Según un informe de la editorial inglesa Cambridge University Press, el 31% de los jóvenes españoles
no cree en Dios, pero sí en “energías que nos influyen”. Enigmático y
sorprendente. Dos milenios de teología y magisterio, de guerras por imponer una
perspectiva de detalle sobre la trascendencia, para cerrar el asunto con una
respuesta de jardín de infancia. Los cántabros descreídos, sin tantos
miramientos, se cuentan entre quienes afirman más contundentemente que el
Altísimo no existe “en absoluto”.
Lo de las energías tiene su punto, eso no lo duda
nadie. No en vano, se trata de un elemento de sustitución que persevera en la rebeldía
contra la muerte, sin caer en la trampa del fanatismo. La energía es semejante
al espíritu, pero con un toque respetable, como si hablásemos del cambio
climático o del bosón de Higgs. Permite sobrevivir a la duda sin angustiarse
demasiado. Es un gran avance. Hace siglos, un matiz incómodo sobre determinadas
virginidades podía llevar al exégeta derechito al cadalso. La cosa iba en
serio. Hoy, marcados por la crisis prerrevolucionaria y por los gustos de clase
media, todo pasa por no perder comba en el camino del placer. Energía, la que
usted quiera, pero no me hable de catecismos, por favor se lo pido.
Quien echa mano de la energía conserva intacto su
prestigio. No entra en pormenores y eso se agradece; es el dios privado, el
fruto de una intuición más o menos sostenida en el ejercicio racional.

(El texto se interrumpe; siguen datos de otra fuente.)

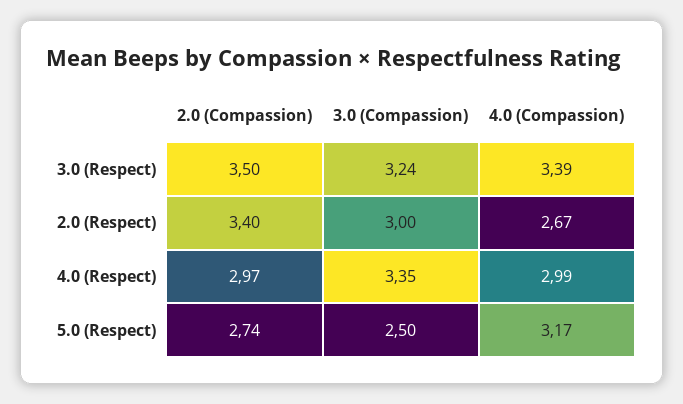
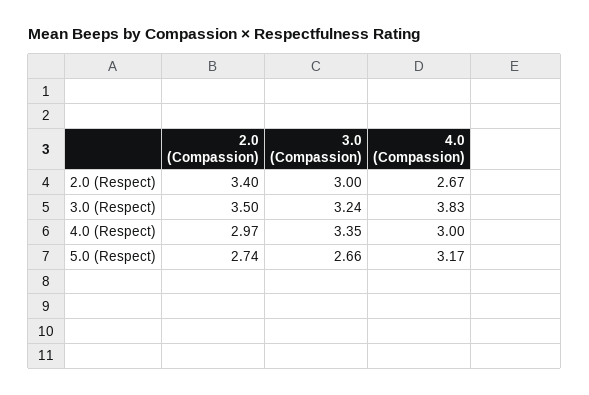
4.0 (Compassion), 3.0 (Respect): 3.39 -> 3.83
4.0 (Compassion), 4.0 (Respect): 2.99 -> 3
3.0 (Compassion), 5.0 (Respect): 2.5 -> 2.66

Pero,
ojo, también atrae peligros. El ser humano es capaz de perder toda creencia,
pero no quiere renunciar a la celebración. Y ahí se contradice. Los grandes acontecimientos
de la vida aún se proyectan a través de las estructuras eclesiales. Uno puede
creer en las energías y bautizar al niño, por ejemplo, en la catedral de
Burgos. Ni siquiera hay en ello tensión o mala conciencia.
No es, sin embargo, el capítulo espiritual el más
afectado por esta mudanza. La Iglesia y las demás instituciones religiosas
pueden seguir adelante gracias a la inercia de la tradición y al sustento del
dinero público. No están en peligro. La persona es otro cantar. La confianza en
las “energías que nos influyen” inyecta en el sujeto una gran dosis de ilusión,
sin el freno, esta vez, de la moral. Históricamente, el amor al prójimo
permitía rebajar el orgullo de quien se entrega a la adoración de los atributos
divinos. Eso ya se terminó.
En la actualidad, las energías proporcionan al
contribuyente una nueva esperanza. Bajo su influjo, uno puede creerse Lenin o
Steve Jobs, Spielberg o Cristiano Ronaldo. El poder estimula el ansia del
individuo por liberarse del anonimato y aspira a convertirlo en empresario de
sí mismo. Las escuelas de negocios hacen su agosto y el autónomo es la nueva
figura salvífica, venerada por los medios. Cualquier mediocre con pretensiones
se cree ya un líder que avanza, enérgico, contra los demás.
*Columna publicada el 9 de mayo de 2015 en El Diario Montañés.